In that moment, Trump made clear that he had learned absolutely nothing about coronavirus since his positive diagnosis.

By removing his mask, Trump doesn’t even have the excuse that he’s doing it because he doesn’t care or doesn’t think he will get sick. He already is sick. On Monday, he was just five days out since his positive test results. People can be contagious for up to 10 days after symptoms first appear ― perhaps even more, as his own doctor acknowledged.

All removing his mask did was show that he still doesn’t care if you die from the disease. It’s much more important to him to believe that he’s strong, and keep up his political message that everything is under control and there’s nothing at all to be afraid of in the coronavirus.

White House spokesman Judd Deere responded Monday in a statement to The Washington Post, saying the White House was taking “every precaution necessary” to protect the president and those around him.

Trump has recently showed his disregard for the lives of the people protecting him as well. On Sunday, Trump ― still sick and contagious ― left the hospital and drove by in the presidential motorcade to wave to supporters who had gathered outside.

He risked the lives of the Secret Service agents who accompanied him and any other individuals at the hospital that he encountered along the way.

“That Presidential SUV is not only bulletproof, but hermetically sealed against chemical attack,” tweeted Dr. James Phillips, an attending physician at Walter Reed. “The risk of COVID19 transmission inside is as high as it gets outside of medical procedures.”

“Every single person in the vehicle during that completely unnecessary Presidential ‘drive-by’ just now has to be quarantined for 14 days. They might get sick. They may die. For political theater. Commanded by Trump to put their lives at risk for theater. This is insanity,” he added.

Even before Trump became one of the more than 7.4 million Americans who have caught the coronavirus, he made clear he really didn’t care at all about what people were going through.

Of the 13 hours Trump spent talking in his daily coronavirus briefings ― which were stopped in late April after his aides argued that they were hurting his popularity ― Trump spent two hours attacking people and 45 minutes praising himself.

He spent just four and a half minutes expressing condolences for coronavirus victims.

In May, Trump said the American people “should think of themselves as warriors” in the battle to reopen the economy. (Warriors, of course, often die.)

And in March, Trump reportedly considered just letting the coronavirus sweep over the country and kill people, with those who survived then having immunity.

“Why don’t we let this wash over the country?” Trump asked, according to The Washington Post. Administration officials said he had “repeatedly” raised this scenario in conversations in the Oval Office.

All of these comments were on top of the months that Trump spent downplaying the disease ― insisting it would go away on its own by April ― and promoting quack “cures,” such as drinking bleach. (Trump has not taken his own advice and consumed disinfectants as part of his treatment.)

Trump’s supporters are cheering him along, prematurely declaring his victory over the disease.

Trump is well known for his lack of empathy.

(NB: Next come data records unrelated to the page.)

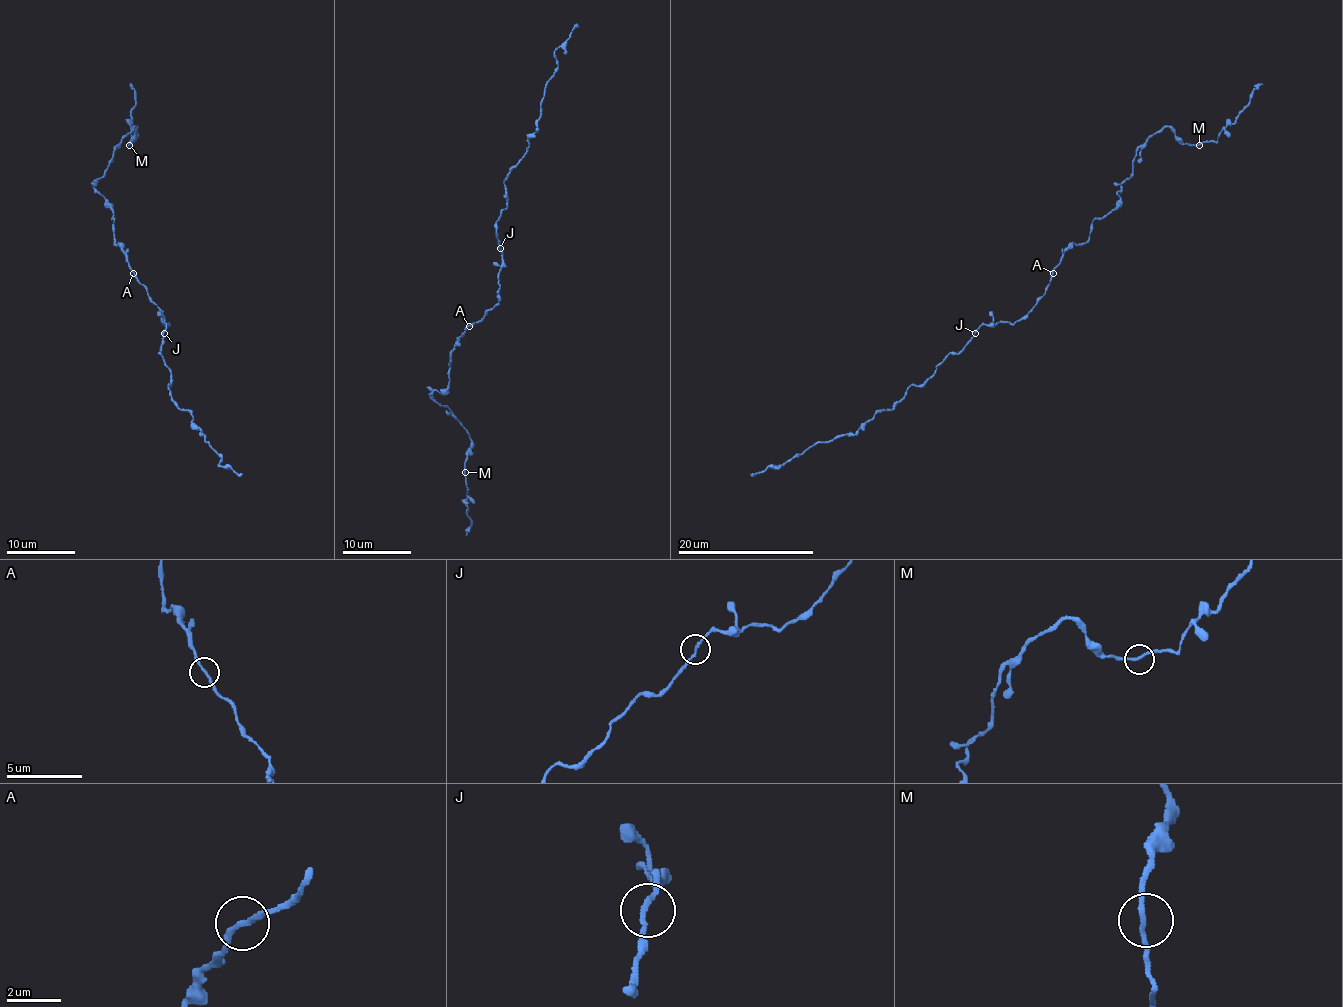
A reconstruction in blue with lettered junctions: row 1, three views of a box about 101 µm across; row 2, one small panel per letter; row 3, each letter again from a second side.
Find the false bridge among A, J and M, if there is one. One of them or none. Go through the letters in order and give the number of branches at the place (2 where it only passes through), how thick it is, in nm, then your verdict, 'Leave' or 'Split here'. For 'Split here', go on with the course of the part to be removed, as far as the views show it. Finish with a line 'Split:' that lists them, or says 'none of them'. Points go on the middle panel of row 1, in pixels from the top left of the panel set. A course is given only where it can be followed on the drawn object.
A: Branches: 2. Thickness 180 nm. Leave
J: Branches: 2. Thickness 160 nm. Leave
M: Branches: 2. Thickness 170 nm. Leave
Split: none of them

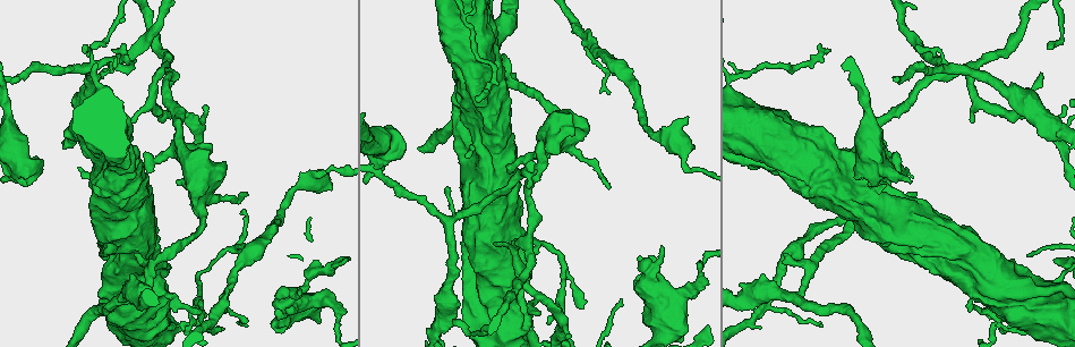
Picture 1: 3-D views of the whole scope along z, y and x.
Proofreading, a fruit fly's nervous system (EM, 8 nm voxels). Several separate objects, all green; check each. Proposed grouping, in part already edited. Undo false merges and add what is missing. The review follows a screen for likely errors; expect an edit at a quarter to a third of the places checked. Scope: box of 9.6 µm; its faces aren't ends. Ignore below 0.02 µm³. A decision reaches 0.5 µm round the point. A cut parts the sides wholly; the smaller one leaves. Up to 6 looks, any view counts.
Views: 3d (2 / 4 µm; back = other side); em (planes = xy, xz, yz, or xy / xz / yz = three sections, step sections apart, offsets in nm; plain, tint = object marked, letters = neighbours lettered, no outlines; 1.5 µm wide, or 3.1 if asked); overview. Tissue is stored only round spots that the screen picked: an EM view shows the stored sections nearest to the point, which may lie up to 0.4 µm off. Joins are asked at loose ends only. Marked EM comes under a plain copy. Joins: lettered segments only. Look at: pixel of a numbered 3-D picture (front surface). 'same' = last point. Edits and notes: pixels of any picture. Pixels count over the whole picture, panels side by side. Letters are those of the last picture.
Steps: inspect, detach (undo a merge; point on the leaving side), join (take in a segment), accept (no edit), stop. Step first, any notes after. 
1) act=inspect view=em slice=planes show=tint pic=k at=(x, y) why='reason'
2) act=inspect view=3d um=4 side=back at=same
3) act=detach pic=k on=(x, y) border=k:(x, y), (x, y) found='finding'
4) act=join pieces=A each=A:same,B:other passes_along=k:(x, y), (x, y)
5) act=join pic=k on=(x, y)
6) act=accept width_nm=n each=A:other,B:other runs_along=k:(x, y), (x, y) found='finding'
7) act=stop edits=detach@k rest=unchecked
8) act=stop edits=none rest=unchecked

act=inspect view=em slice=xy step=8 show=letters pic=1 at=(684, 167) why='thick turns thin'

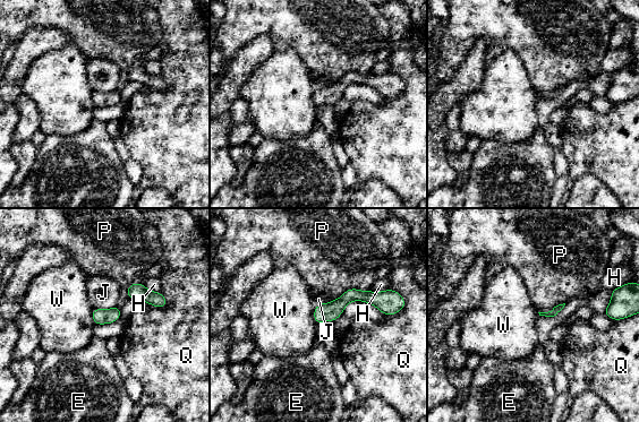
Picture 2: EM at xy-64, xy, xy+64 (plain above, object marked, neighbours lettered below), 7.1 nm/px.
act=accept width_nm=110 each=E:other,H:other,J:other,P:other,Q:other,W:other found='one cell here'

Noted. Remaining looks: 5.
act=inspect view=em slice=xy step=4 show=tint pic=1 at=(844, 208) why='closes a loop'

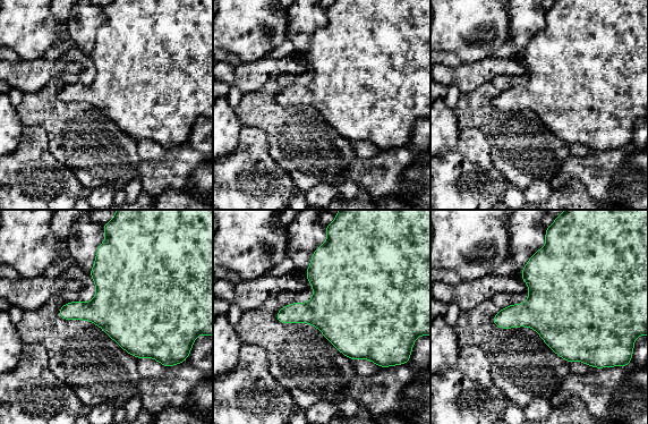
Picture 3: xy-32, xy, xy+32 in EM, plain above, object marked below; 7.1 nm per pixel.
act=inspect view=em slice=xy step=4 show=letters at=same

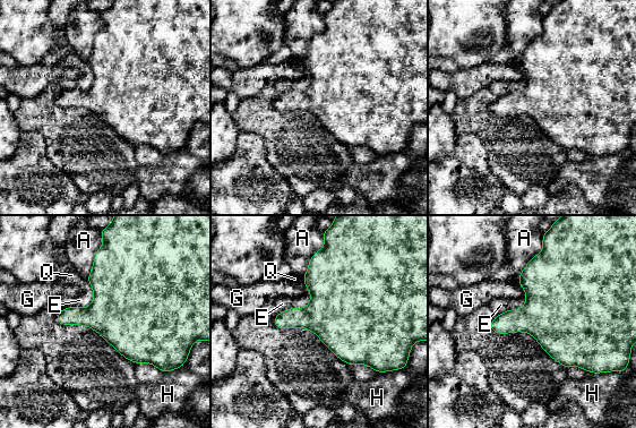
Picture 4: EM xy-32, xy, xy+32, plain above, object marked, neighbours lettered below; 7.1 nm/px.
act=accept width_nm=360 each=A:other,E:other,G:other,H:other,Q:other border=4:(525, 301), (520, 308), (497, 315) found='all the same cell'

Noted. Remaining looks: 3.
act=inspect view=em slice=planes show=letters pic=1 at=(220, 329) why='an open end'

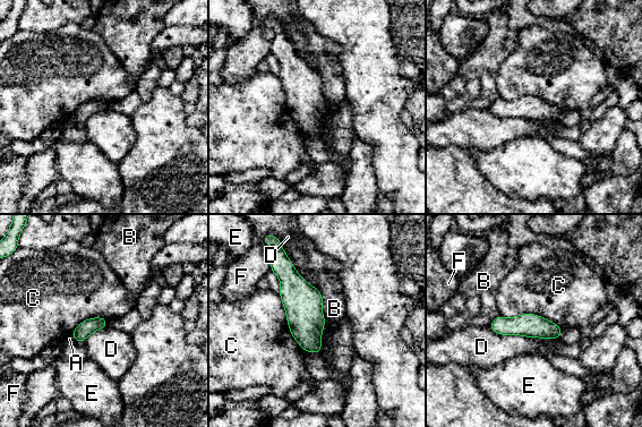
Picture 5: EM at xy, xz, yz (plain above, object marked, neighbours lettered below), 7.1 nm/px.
act=accept each=A:other,B:other,C:other,D:other,E:other,F:other found='no lettered segment goes on from it'

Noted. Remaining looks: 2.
act=stop edits=none rest=unchecked

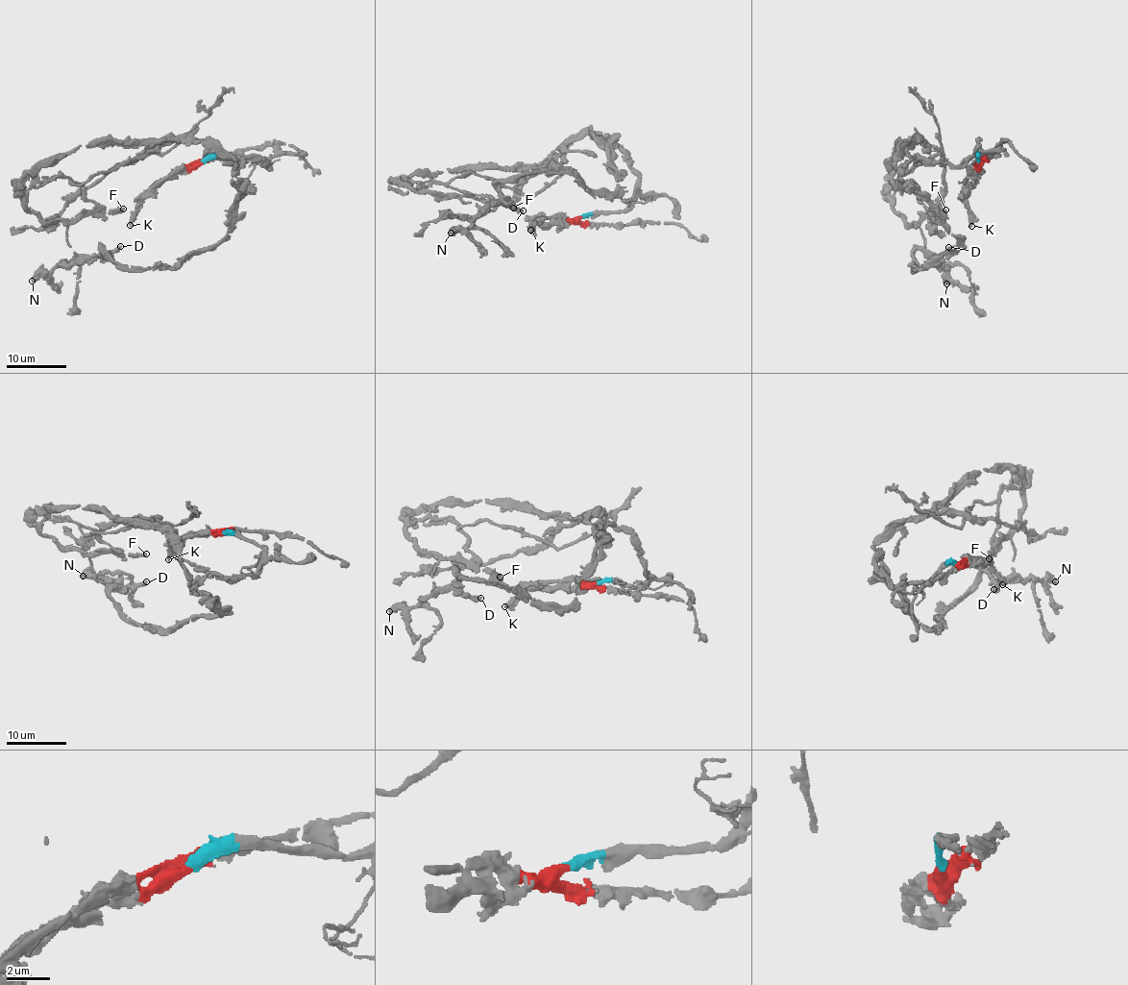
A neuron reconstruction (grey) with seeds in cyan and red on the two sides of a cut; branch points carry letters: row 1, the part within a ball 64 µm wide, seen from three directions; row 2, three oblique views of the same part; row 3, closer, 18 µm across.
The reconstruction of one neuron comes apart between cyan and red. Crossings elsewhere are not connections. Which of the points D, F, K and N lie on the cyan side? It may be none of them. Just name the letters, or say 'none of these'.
D, F, N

When he toured storm-damaged Puerto Rico in 2017, he told one family of hurricane survivors: “Have a good time.” That same year, when he went to Texas to address the Hurricane Harvey response, he spoke at length about what a great job he and his team were doing and made it all about himself.

Falling sick from the coronavirus has apparently not given Trump any more compassion. Instead, in a video Sunday night, he boasted that he’s now more of an expert than the experts: “I learned a lot about COVID. I learned it by really going to school. This isn’t the ‘let’s read the books’ school. I get it. And I understand it. It’s a very interesting thing.”